I look toward the sound, toward the shore.
“THE WATER IS THIS DEEP.” I see a dark figure holding his hand at waist level.
It’s The Man; the one who drove us down to the river and suggested we put in at this dangerous and deadly spot.
So…apprently, I can stand up. Could have the whole time.
(Long pause for effect, as this realization sinks in.)
I stand up and wade over to the edge of the very fast-moving, but very shallow, river. The Man puts out his hand and pulls my sopping, wet, pregnant body out of the water, which is a feat unto itself…He pulls me out of the water that had so nearly threatened to end my life. And my unborn baby’s.
I walk a short distance down river and meet up with my husband and 4-year-old.
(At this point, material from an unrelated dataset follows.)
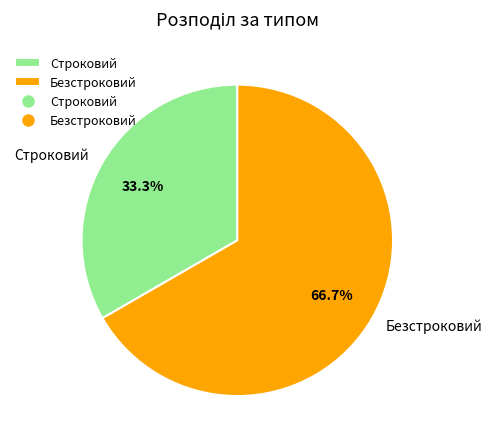

Between Безстроковий and Строковий, which is larger?

Безстроковий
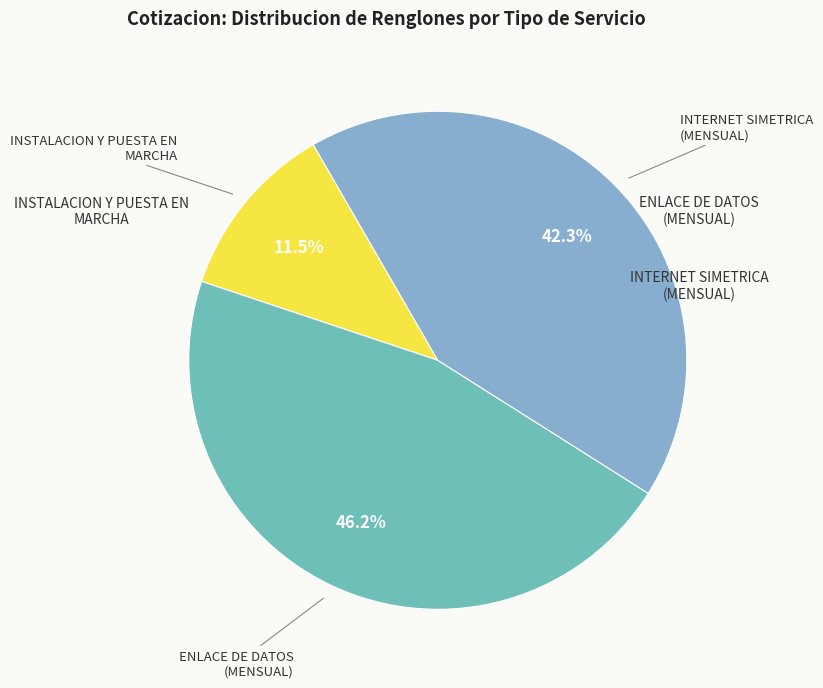

Which has a higher value, ENLACE DE DATOS (MENSUAL) or INSTALACION Y PUESTA EN MARCHA?

ENLACE DE DATOS (MENSUAL)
Sure enough, they are holding on to my lost kayak. I clumsily climb back into that stupid thing and finish the trip.
About every 30 minutes throughout the next 3 hours, my sweet, little cherub of a child would call out, “Mommy!! You’re doing so good! You haven’t fallen out of your kayak again! Good job!”
Needless to say, my wonderful husband never says another word the rest of the trip.
He knows better.
Anyone up for a canoe trip?
P.S. My husband hates this story. He thinks it makes him look bad. He’s not bad. Please don’t think less of him, because I don’t.